((

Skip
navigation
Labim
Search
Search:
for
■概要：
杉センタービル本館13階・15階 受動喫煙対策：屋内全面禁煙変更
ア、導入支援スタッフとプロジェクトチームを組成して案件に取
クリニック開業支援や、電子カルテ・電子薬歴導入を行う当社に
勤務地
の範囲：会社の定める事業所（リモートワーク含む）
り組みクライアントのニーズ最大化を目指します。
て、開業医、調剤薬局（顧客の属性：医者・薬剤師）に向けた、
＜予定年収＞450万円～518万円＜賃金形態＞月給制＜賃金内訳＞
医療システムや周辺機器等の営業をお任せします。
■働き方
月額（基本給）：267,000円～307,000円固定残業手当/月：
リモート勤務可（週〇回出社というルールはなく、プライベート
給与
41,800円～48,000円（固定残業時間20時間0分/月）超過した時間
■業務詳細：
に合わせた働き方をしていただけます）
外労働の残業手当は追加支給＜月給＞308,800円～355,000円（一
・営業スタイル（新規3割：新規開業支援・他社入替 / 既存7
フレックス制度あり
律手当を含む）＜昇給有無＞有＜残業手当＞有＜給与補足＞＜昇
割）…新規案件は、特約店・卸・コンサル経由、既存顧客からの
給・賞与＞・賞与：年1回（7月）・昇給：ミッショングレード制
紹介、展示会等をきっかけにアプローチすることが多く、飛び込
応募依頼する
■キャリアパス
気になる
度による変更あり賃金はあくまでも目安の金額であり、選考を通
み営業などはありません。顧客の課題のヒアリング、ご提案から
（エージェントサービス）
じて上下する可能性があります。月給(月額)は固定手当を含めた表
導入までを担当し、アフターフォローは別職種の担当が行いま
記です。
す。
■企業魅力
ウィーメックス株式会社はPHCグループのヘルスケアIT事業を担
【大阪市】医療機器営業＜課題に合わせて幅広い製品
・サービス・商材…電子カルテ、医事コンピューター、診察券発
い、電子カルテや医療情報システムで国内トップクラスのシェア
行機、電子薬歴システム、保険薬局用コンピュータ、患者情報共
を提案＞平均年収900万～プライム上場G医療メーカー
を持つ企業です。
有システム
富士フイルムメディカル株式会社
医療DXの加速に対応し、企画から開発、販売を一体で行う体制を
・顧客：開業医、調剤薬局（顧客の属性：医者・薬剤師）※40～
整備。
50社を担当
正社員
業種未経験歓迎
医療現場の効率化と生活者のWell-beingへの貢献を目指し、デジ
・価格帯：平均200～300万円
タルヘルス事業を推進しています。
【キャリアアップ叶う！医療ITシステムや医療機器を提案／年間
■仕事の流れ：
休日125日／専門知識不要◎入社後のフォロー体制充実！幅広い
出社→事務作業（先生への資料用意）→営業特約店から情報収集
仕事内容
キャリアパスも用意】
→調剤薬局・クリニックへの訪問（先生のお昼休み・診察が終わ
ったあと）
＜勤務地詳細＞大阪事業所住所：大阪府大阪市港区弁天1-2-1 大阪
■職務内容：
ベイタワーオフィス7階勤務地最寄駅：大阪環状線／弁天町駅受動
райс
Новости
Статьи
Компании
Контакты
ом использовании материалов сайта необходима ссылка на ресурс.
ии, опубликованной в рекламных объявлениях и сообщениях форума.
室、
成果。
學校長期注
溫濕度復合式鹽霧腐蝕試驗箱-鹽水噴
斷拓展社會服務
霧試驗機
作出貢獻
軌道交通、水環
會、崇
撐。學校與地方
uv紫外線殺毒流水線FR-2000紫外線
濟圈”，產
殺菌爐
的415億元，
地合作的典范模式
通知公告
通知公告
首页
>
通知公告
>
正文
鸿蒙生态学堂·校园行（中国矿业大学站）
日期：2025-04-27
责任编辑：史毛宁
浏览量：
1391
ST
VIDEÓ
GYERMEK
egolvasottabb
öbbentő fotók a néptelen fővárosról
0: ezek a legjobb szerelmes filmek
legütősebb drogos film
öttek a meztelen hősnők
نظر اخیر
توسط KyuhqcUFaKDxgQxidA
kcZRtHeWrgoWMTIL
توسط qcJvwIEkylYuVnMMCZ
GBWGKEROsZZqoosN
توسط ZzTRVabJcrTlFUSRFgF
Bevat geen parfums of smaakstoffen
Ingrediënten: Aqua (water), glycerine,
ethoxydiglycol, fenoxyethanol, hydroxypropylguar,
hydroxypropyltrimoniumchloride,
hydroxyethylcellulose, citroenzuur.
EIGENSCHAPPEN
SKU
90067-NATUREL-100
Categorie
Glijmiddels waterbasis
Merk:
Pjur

))

Task item >> From the records above, return each line that has the string "調剤薬局".

Solved problem >>
て、開業医、調剤薬局（顧客の属性：医者・薬剤師）に向けた、
・顧客：開業医、調剤薬局（顧客の属性：医者・薬剤師）※40～
→調剤薬局・クリニックへの訪問（先生のお昼休み・診察が終わ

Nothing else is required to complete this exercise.